PROBLEM ::
Omit the images and reproduce the rest of the entries exactly.
--- START ---
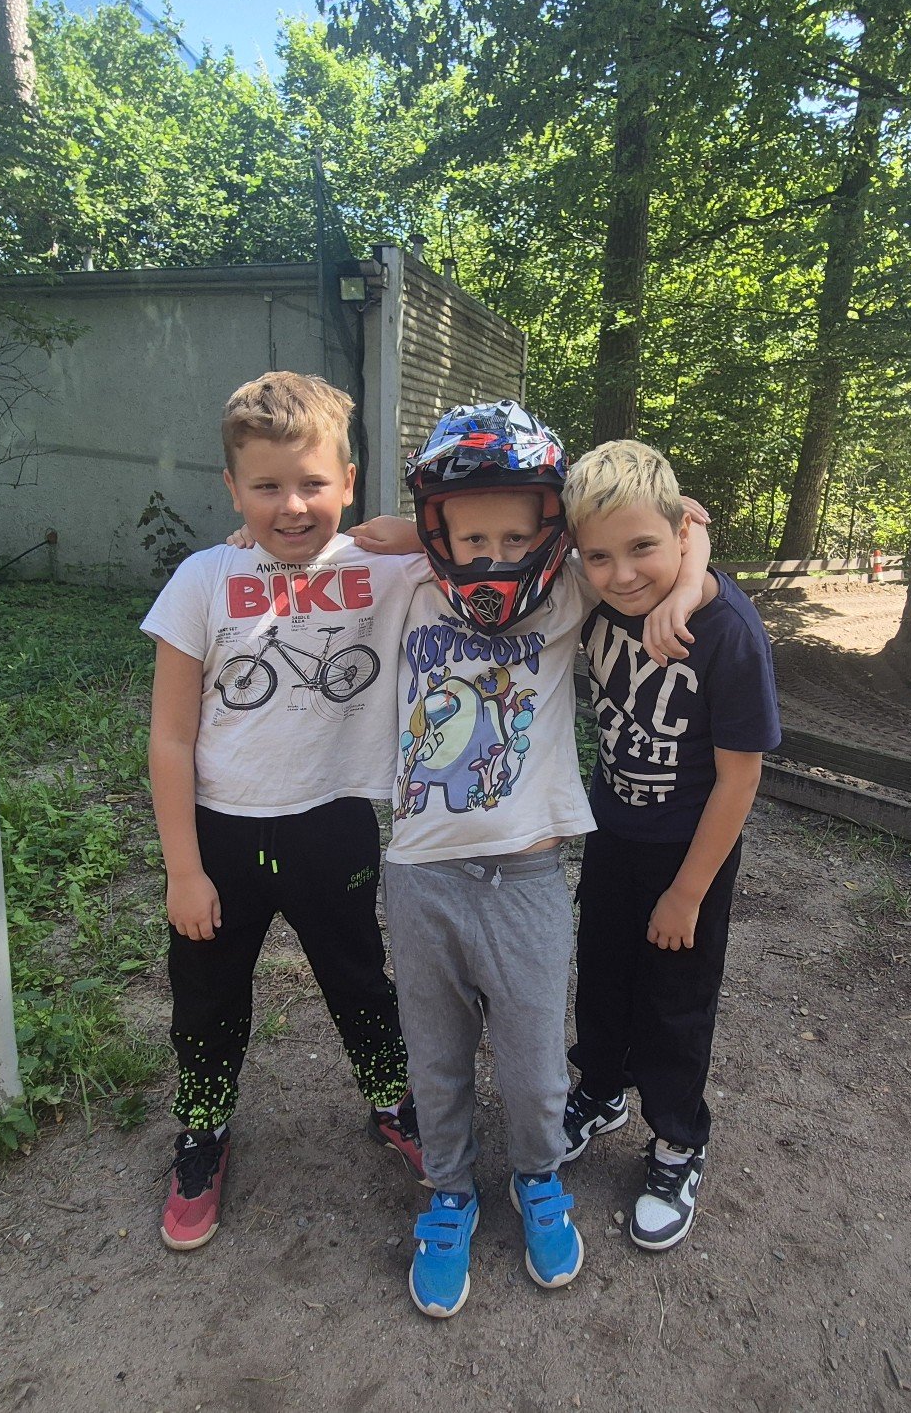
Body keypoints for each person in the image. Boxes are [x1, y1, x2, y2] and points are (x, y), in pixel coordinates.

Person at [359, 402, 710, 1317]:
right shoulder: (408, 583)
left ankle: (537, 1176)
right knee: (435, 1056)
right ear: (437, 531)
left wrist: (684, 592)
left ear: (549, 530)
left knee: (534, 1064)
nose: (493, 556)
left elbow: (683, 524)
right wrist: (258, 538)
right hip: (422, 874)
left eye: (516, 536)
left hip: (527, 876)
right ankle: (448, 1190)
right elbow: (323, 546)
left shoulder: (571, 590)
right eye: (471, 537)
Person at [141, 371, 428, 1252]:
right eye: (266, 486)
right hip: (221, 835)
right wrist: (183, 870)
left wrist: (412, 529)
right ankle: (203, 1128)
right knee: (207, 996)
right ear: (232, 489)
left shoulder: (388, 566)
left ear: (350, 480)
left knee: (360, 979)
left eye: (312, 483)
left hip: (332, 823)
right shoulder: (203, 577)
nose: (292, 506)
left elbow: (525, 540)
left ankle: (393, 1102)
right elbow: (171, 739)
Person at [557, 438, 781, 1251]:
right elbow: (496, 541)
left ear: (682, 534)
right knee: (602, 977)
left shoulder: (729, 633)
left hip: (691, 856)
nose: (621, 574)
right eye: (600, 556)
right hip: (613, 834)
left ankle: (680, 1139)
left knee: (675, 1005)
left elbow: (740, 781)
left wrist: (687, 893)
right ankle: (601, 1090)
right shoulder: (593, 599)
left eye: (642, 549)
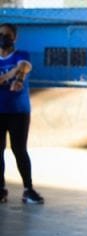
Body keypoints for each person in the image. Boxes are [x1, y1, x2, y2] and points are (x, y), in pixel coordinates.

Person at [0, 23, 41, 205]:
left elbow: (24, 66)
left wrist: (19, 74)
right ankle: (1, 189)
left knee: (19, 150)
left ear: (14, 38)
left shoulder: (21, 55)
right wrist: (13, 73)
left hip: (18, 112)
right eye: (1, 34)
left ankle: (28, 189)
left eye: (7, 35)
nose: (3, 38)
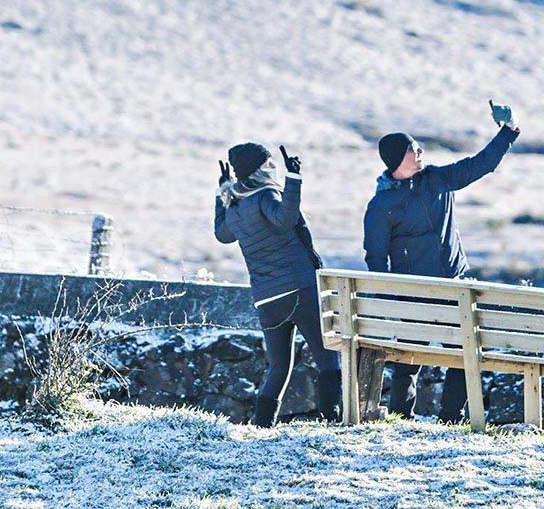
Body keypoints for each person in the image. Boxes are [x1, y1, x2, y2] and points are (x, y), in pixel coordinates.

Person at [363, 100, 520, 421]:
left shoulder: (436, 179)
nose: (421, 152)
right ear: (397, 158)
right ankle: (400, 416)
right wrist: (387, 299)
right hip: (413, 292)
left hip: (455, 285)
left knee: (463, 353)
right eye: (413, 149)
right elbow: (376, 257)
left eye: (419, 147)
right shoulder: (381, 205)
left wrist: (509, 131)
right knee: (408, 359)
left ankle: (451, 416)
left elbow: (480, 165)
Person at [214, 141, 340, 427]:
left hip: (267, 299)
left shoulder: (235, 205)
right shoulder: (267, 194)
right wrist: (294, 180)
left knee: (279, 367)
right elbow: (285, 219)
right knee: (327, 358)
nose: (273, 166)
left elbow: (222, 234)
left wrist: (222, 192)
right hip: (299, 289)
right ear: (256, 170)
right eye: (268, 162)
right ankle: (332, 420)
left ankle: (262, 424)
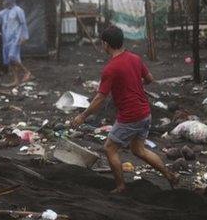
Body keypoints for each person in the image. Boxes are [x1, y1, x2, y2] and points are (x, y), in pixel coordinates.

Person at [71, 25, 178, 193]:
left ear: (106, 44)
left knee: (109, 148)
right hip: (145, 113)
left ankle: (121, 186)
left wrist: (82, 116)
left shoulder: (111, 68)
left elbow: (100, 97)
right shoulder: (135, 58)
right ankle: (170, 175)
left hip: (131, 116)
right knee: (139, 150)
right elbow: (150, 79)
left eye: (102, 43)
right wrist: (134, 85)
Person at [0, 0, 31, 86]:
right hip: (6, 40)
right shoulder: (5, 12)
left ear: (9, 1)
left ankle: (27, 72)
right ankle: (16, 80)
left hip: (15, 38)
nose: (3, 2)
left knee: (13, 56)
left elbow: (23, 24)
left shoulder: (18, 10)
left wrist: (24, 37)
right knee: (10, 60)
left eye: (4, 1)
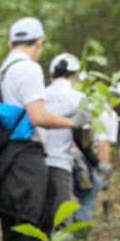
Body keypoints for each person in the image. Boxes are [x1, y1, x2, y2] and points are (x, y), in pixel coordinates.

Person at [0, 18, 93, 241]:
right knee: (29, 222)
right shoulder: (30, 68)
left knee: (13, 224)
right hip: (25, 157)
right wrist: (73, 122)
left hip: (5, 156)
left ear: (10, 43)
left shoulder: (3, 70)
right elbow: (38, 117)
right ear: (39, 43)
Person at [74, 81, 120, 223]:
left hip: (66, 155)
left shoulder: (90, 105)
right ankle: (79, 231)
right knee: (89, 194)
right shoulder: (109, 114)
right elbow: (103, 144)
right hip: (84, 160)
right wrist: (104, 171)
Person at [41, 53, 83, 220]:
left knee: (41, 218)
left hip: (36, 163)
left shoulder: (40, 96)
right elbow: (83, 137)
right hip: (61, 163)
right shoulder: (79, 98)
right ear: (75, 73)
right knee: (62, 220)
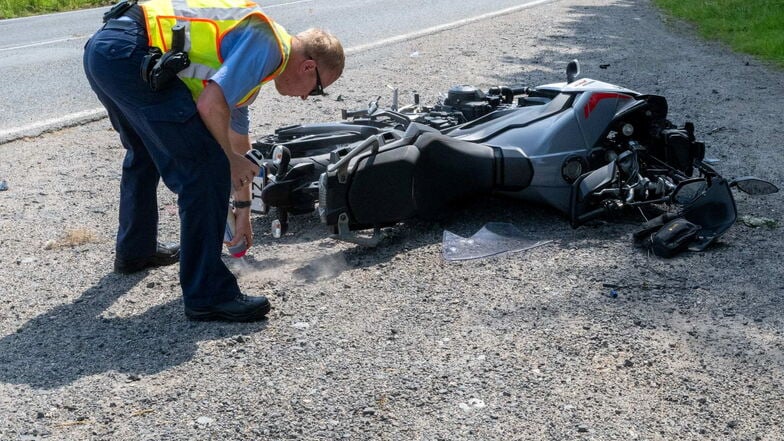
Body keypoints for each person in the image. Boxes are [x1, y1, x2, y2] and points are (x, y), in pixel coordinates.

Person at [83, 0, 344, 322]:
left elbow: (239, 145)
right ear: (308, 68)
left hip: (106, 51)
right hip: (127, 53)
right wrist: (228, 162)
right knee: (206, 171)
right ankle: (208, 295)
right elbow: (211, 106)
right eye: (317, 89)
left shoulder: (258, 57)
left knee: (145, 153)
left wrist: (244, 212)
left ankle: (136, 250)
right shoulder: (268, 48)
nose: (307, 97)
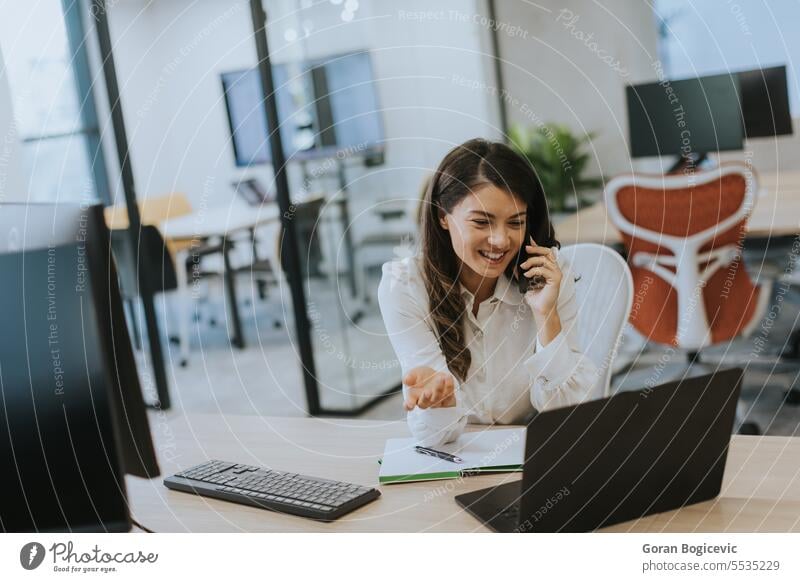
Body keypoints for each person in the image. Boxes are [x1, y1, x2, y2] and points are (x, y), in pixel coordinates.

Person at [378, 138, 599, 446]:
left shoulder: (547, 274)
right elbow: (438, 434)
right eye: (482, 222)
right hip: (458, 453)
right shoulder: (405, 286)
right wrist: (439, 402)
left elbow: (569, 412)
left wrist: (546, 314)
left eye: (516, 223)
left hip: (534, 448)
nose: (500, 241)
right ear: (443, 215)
--- END ---
EXERCISE OUTPUT ::
Body keypoints for each person in the image. Boxes are [x1, y1, x2, y2] and points are (x, y), in pixel coordinates.

Person at [359, 402, 710, 1317]:
right shoulder: (408, 583)
left ankle: (537, 1176)
right knee: (435, 1056)
right ear: (437, 531)
left wrist: (684, 592)
left ear: (549, 530)
left knee: (534, 1064)
nose: (493, 556)
left elbow: (683, 524)
right wrist: (258, 538)
right hip: (422, 874)
left eye: (516, 536)
left hip: (527, 876)
right ankle: (448, 1190)
right elbow: (323, 546)
left shoulder: (571, 590)
right eye: (471, 537)
Person at [141, 371, 428, 1252]:
right eye: (266, 486)
right hip: (221, 835)
right wrist: (183, 870)
left wrist: (412, 529)
right ankle: (203, 1128)
right knee: (207, 996)
right ear: (232, 489)
left shoulder: (388, 566)
left ear: (350, 480)
left knee: (360, 979)
left eye: (312, 483)
left hip: (332, 823)
right shoulder: (203, 577)
nose: (292, 506)
left elbow: (525, 540)
left ankle: (393, 1102)
right elbow: (171, 739)
Person at [557, 438, 781, 1251]:
right elbow: (496, 541)
left ear: (682, 534)
right knee: (602, 977)
left shoulder: (729, 633)
left hip: (691, 856)
nose: (621, 574)
right eye: (600, 556)
right hip: (613, 834)
left ankle: (680, 1139)
left knee: (675, 1005)
left elbow: (740, 781)
left wrist: (687, 893)
right ankle: (601, 1090)
right shoulder: (593, 599)
left eye: (642, 549)
Body keypoints for each person in the image. Boxes are [x1, y1, x2, y2] and points are (x, y), in pixel coordinates.

Person at [0, 23, 41, 205]:
left elbow: (24, 66)
left wrist: (19, 74)
right ankle: (1, 189)
left knee: (19, 150)
left ear: (14, 38)
left shoulder: (21, 55)
right wrist: (13, 73)
left hip: (18, 112)
right eye: (1, 34)
left ankle: (28, 189)
left eye: (7, 35)
nose: (3, 38)
Body keypoints for each person in the image. Boxes are [x1, y1, x2, y2] and points are (x, y), in pixel coordinates.

Person at [363, 100, 520, 421]:
left shoulder: (436, 179)
nose: (421, 152)
right ear: (397, 158)
right ankle: (400, 416)
right wrist: (387, 299)
right hip: (413, 292)
left hip: (455, 285)
left knee: (463, 353)
right eye: (413, 149)
right elbow: (376, 257)
left eye: (419, 147)
right shoulder: (381, 205)
left wrist: (509, 131)
right knee: (408, 359)
left ankle: (451, 416)
left elbow: (480, 165)
Person at [214, 141, 340, 427]:
left hip: (267, 299)
left shoulder: (235, 205)
right shoulder: (267, 194)
right wrist: (294, 180)
left knee: (279, 367)
right elbow: (285, 219)
right knee: (327, 358)
nose: (273, 166)
left elbow: (222, 234)
left wrist: (222, 192)
right hip: (299, 289)
right ear: (256, 170)
right eye: (268, 162)
right ankle: (332, 420)
left ankle: (262, 424)
Body keypoints for each person in the image. Boxes are [x1, y1, x2, y2] and points are (x, y), in pixel coordinates.

Person at [71, 25, 178, 193]:
left ear: (106, 44)
left knee: (109, 148)
right hip: (145, 113)
left ankle: (121, 186)
left wrist: (82, 116)
left shoulder: (111, 68)
left elbow: (100, 97)
right shoulder: (135, 58)
right ankle: (170, 175)
left hip: (131, 116)
right knee: (139, 150)
right elbow: (150, 79)
left eye: (102, 43)
right wrist: (134, 85)
Person at [0, 0, 31, 86]:
right hip: (6, 40)
right shoulder: (5, 12)
left ear: (9, 1)
left ankle: (27, 72)
right ankle: (16, 80)
left hip: (15, 38)
nose: (3, 2)
left knee: (13, 56)
left elbow: (23, 24)
left shoulder: (18, 10)
left wrist: (24, 37)
right knee: (10, 60)
left eye: (4, 1)
Body keypoints for each person in the image. Boxes are [x1, y1, x2, y2] and points are (x, y), in pixel coordinates.

Person at [0, 18, 93, 241]:
right knee: (29, 222)
right shoulder: (30, 68)
left knee: (13, 224)
right hip: (25, 157)
right wrist: (73, 122)
left hip: (5, 156)
left ear: (10, 43)
left shoulder: (3, 70)
right elbow: (38, 117)
right ear: (39, 43)
Person at [74, 81, 120, 223]:
left hip: (66, 155)
left shoulder: (90, 105)
right ankle: (79, 231)
right knee: (89, 194)
right shoulder: (109, 114)
right elbow: (103, 144)
right hip: (84, 160)
right wrist: (104, 171)
Person at [41, 53, 83, 220]:
left knee: (41, 218)
left hip: (36, 163)
left shoulder: (40, 96)
right elbow: (83, 137)
right hip: (61, 163)
right shoulder: (79, 98)
right ear: (75, 73)
right knee: (62, 220)
Body keypoints for each person in the image. Boxes are [x1, y1, x2, y2] and points are (x, y), in pixel coordinates.

Person at [83, 0, 344, 322]:
left elbow: (239, 145)
right ear: (308, 68)
left hip: (106, 51)
right hip: (127, 53)
right wrist: (228, 162)
right knee: (206, 171)
right ankle: (208, 295)
right elbow: (211, 106)
right eye: (317, 89)
left shoulder: (258, 57)
left knee: (145, 153)
left wrist: (244, 212)
left ankle: (136, 250)
right shoulder: (268, 48)
nose: (307, 97)
Body keypoints for each person in the image. Boxes are [x1, y1, x2, y2] and points are (x, y), in pixel coordinates.

Person at [378, 138, 599, 446]:
left shoulder: (547, 274)
right elbow: (438, 434)
right eye: (482, 222)
right hip: (458, 453)
right shoulder: (405, 286)
right wrist: (439, 402)
left elbow: (569, 412)
left wrist: (546, 314)
left eye: (516, 223)
left hip: (534, 448)
nose: (500, 241)
right ear: (443, 215)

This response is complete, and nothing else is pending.